Supplied material START

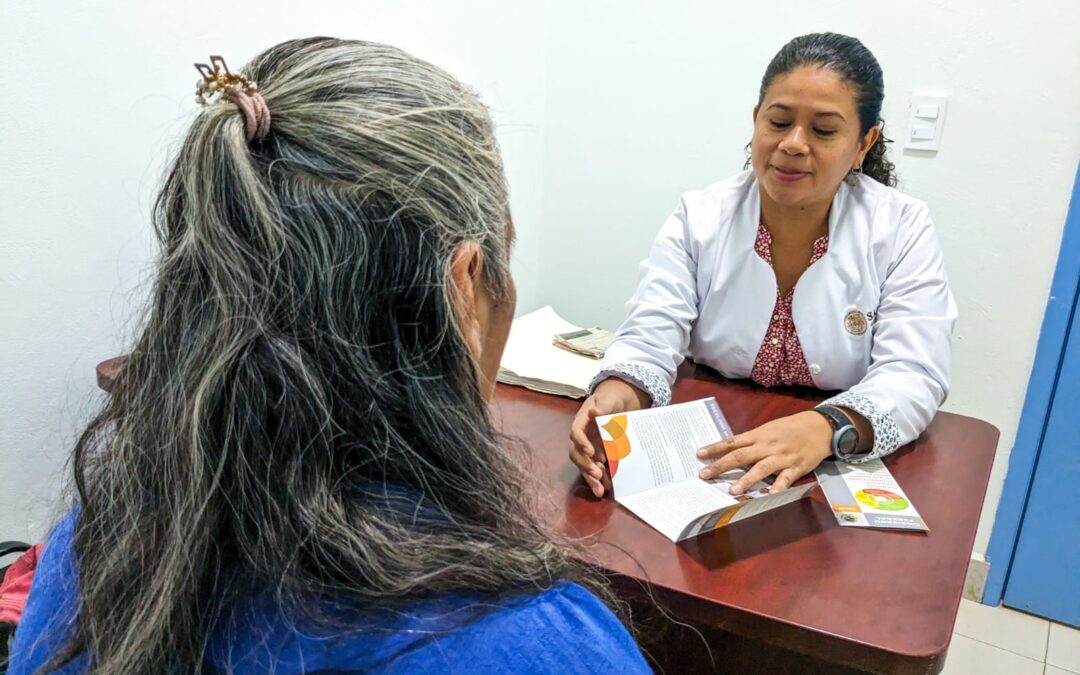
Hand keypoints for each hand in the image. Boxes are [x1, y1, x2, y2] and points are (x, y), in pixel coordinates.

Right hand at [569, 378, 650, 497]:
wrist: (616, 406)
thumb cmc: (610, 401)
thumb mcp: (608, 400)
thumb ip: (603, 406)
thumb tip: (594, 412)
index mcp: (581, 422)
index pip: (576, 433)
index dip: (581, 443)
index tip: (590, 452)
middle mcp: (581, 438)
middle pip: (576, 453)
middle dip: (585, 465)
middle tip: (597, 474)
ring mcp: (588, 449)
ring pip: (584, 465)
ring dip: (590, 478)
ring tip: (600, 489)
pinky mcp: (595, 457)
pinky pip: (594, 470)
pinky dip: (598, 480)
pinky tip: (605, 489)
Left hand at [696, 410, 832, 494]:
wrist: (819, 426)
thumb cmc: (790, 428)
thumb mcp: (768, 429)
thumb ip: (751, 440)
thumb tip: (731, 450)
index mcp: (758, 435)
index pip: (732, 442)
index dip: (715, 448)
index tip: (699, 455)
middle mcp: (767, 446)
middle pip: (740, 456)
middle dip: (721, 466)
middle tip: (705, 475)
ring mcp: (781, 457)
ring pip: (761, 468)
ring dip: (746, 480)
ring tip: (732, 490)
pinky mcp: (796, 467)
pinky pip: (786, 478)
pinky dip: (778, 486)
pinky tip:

Supplied material END

What is required: Print once more, exactly, the lines that start at the top of the records above and end at the line with "middle mcp: (581, 438)", skipping all pictures.

Solution:
Hand keypoints for each hand in the image. Boxes are [x1, y1, x2, y2] and points are (x, y), in pixel coordinates.

Right hand at [569, 378, 650, 497]:
wrist: (616, 406)
thumb cmc: (610, 401)
thumb mcp: (608, 400)
thumb ip: (603, 406)
thumb tip: (594, 412)
index mcp: (581, 422)
index pip: (576, 433)
index dip: (581, 443)
index tip: (590, 452)
middle mcp: (581, 438)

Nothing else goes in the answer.